[GOAL OF THE EXERCISE] Look below for the line containing "consider psychological and neurological". Reproduce it and every line after it exactly, and nothing more.

Records contained in a dataset:
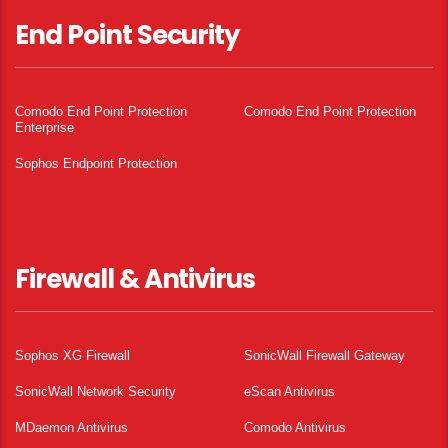
End Point Security
Comodo End Point Protection
Comodo End Point Protection
Enterprise
Sophos Endpoint Protection
Firewall & Antivirus
Sophos XG Firewall
SonicWall Firewall Gateway
SonicWall Network Security
eScan Antivirus
MDaemon Antivirus
Comodo Antivirus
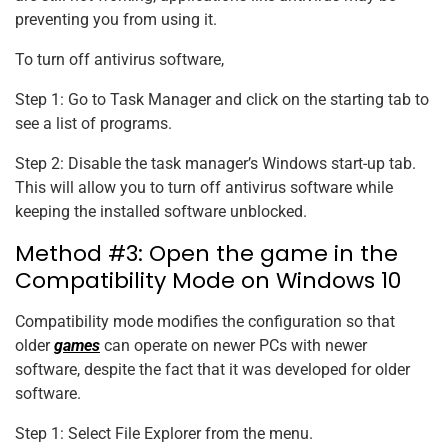
preventing you from using it.
To turn off antivirus software,
Step 1: Go to Task Manager and click on the starting tab to
see a list of programs.
Step 2: Disable the task manager’s Windows start-up tab.
This will allow you to turn off antivirus software while
keeping the installed software unblocked.
Method #3: Open the game in the
Compatibility Mode on Windows 10
Compatibility mode modifies the configuration so that
older
games
can operate on newer PCs with newer
software, despite the fact that it was developed for older
software.
Step 1: Select File Explorer from the menu.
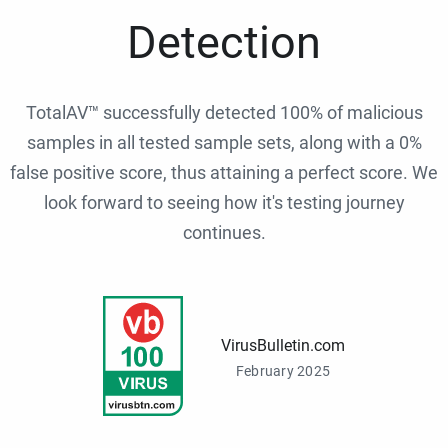
Detection
TotalAV™ successfully detected 100% of malicious
samples in all tested sample sets, along with a 0%
false positive score, thus attaining a perfect score. We
look forward to seeing how it's testing journey
continues.
VirusBulletin.com
February 2025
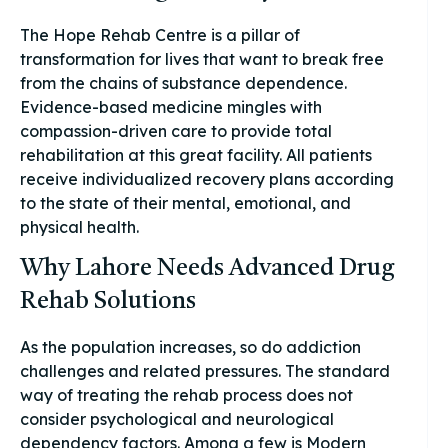
The Hope Rehab Centre is a pillar of
transformation for lives that want to break free
from the chains of substance dependence.
Evidence-based medicine mingles with
compassion-driven care to provide total
rehabilitation at this great facility. All patients
receive individualized recovery plans according
to the state of their mental, emotional, and
physical health.
Why Lahore Needs Advanced Drug
Rehab Solutions
As the population increases, so do addiction
challenges and related pressures. The standard
way of treating the rehab process does not
consider psychological and neurological
dependency factors. Among a few is Modern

[EXERCISE RESULT]
consider psychological and neurological
dependency factors. Among a few is Modern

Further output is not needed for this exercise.